**작업 요청**
아래 자료 전체에서 "horário de Brasília" 표현을 모두 "hora de Brasília" 표현으로 바꾸고 나머지는 그대로 둔 채 다시 적으세요. 사진은 답에 넣지 마세요.

[데이터 수집에서 가져온 기록]
--------------------

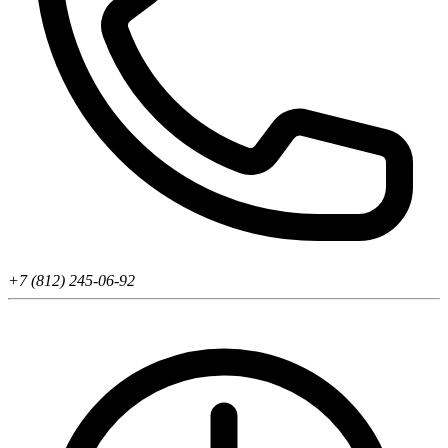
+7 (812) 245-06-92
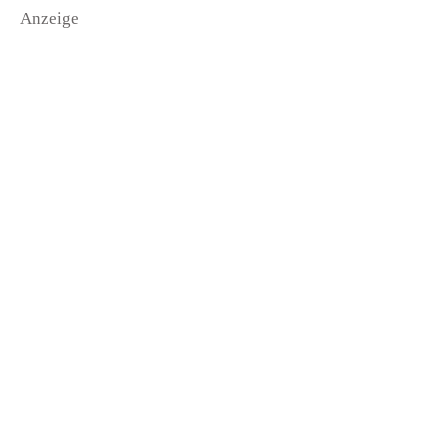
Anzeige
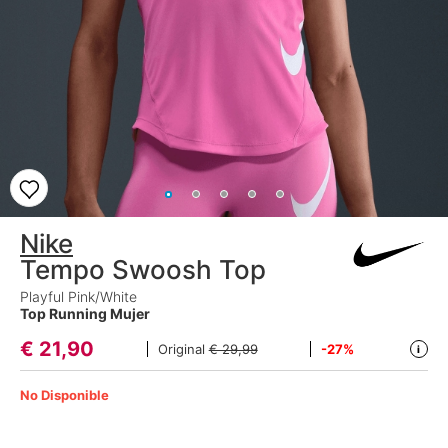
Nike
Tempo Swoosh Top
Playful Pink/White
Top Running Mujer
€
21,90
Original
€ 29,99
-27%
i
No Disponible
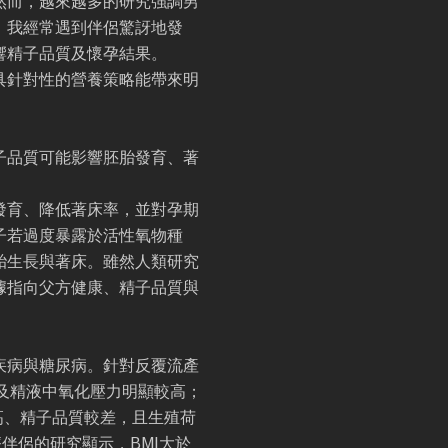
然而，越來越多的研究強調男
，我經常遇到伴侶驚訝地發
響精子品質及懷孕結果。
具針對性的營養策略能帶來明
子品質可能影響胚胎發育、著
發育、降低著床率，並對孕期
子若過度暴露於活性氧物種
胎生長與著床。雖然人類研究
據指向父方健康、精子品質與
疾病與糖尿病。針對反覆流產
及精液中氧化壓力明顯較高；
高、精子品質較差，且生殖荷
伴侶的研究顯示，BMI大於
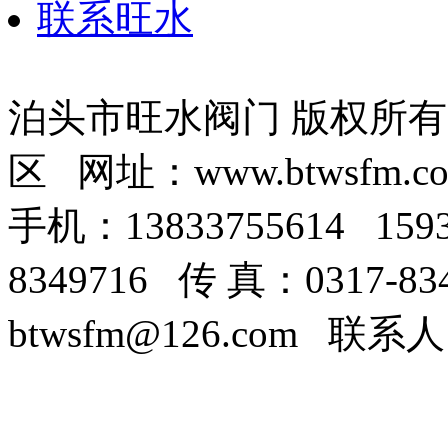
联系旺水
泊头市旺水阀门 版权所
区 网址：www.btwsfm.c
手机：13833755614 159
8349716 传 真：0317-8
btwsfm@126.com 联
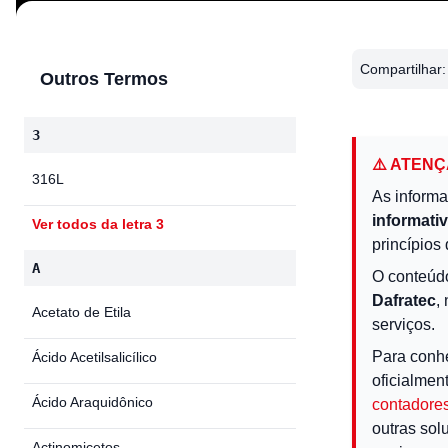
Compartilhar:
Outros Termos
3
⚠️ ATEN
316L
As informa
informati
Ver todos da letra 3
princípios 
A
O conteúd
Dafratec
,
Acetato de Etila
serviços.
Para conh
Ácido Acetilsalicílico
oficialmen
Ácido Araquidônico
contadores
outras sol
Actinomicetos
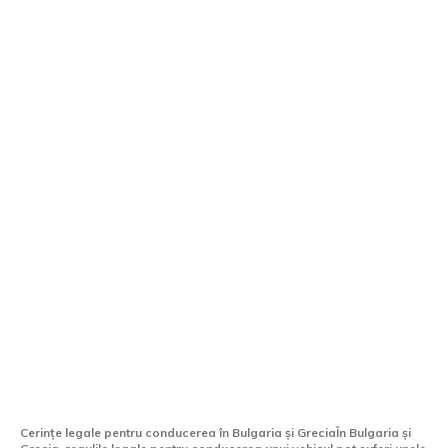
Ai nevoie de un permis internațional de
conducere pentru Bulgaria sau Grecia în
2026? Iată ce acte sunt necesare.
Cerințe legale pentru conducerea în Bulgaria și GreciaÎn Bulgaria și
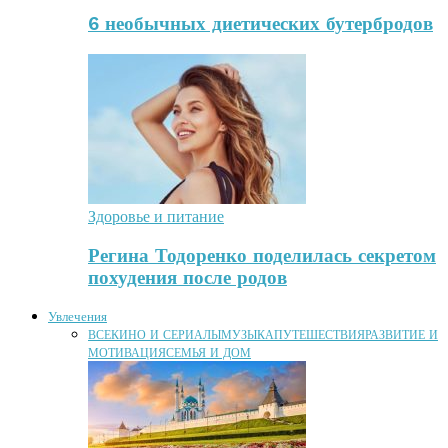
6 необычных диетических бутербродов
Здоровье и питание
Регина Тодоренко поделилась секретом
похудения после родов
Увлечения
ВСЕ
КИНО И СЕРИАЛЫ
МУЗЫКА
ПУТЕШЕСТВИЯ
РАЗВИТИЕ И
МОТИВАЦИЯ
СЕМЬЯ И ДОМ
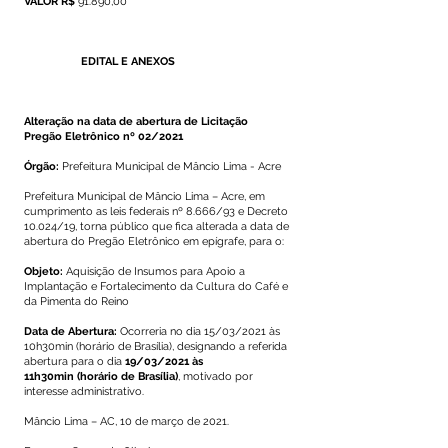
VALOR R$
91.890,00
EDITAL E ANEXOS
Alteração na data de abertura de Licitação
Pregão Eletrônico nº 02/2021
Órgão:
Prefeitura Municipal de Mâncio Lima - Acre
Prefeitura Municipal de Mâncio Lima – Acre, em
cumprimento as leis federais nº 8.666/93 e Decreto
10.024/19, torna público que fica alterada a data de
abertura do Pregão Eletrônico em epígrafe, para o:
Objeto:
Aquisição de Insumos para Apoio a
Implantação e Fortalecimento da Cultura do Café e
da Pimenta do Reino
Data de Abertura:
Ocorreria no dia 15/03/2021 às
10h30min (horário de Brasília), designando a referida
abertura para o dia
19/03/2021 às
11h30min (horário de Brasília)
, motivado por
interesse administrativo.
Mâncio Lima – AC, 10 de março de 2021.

--------------------

**과제 해답**
+7 (812) 245-06-92
Anzeige
Nike
Tempo Swoosh Top
Playful Pink/White
Top Running Mujer
€
21,90
Original
€ 29,99
-27%
i
No Disponible
然而，越來越多的研究強調男
，我經常遇到伴侶驚訝地發
響精子品質及懷孕結果。
具針對性的營養策略能帶來明
子品質可能影響胚胎發育、著
發育、降低著床率，並對孕期
子若過度暴露於活性氧物種
胎生長與著床。雖然人類研究
據指向父方健康、精子品質與
疾病與糖尿病。針對反覆流產
及精液中氧化壓力明顯較高；
高、精子品質較差，且生殖荷
伴侶的研究顯示，BMI大於
联系旺水
泊头市旺水阀门 版权所
区 网址：www.btwsfm.c
手机：13833755614 159
8349716 传 真：0317-8
btwsfm@126.com 联
Compartilhar:
Outros Termos
3
⚠️ ATEN
316L
As informa
informati
Ver todos da letra 3
princípios 
A
O conteúd
Dafratec
,
Acetato de Etila
serviços.
Para conh
Ácido Acetilsalicílico
oficialmen
Ácido Araquidônico
contadores
outras sol
Actinomicetos
Ai nevoie de un permis internațional de
conducere pentru Bulgaria sau Grecia în
2026? Iată ce acte sunt necesare.
Cerințe legale pentru conducerea în Bulgaria și GreciaÎn Bulgaria și
6 необычных диетических бутербродов
Здоровье и питание
Регина Тодоренко поделилась секретом
похудения после родов
Увлечения
ВСЕ
КИНО И СЕРИАЛЫ
МУЗЫКА
ПУТЕШЕСТВИЯ
РАЗВИТИЕ И
МОТИВАЦИЯ
СЕМЬЯ И ДОМ
VALOR R$
91.890,00
EDITAL E ANEXOS
Alteração na data de abertura de Licitação
Pregão Eletrônico nº 02/2021
Órgão:
Prefeitura Municipal de Mâncio Lima - Acre
Prefeitura Municipal de Mâncio Lima – Acre, em
cumprimento as leis federais nº 8.666/93 e Decreto
10.024/19, torna público que fica alterada a data de
abertura do Pregão Eletrônico em epígrafe, para o:
Objeto:
Aquisição de Insumos para Apoio a
Implantação e Fortalecimento da Cultura do Café e
da Pimenta do Reino
Data de Abertura:
Ocorreria no dia 15/03/2021 às
10h30min (hora de Brasília), designando a referida
abertura para o dia
19/03/2021 às
11h30min (hora de Brasília)
, motivado por
interesse administrativo.
Mâncio Lima – AC, 10 de março de 2021.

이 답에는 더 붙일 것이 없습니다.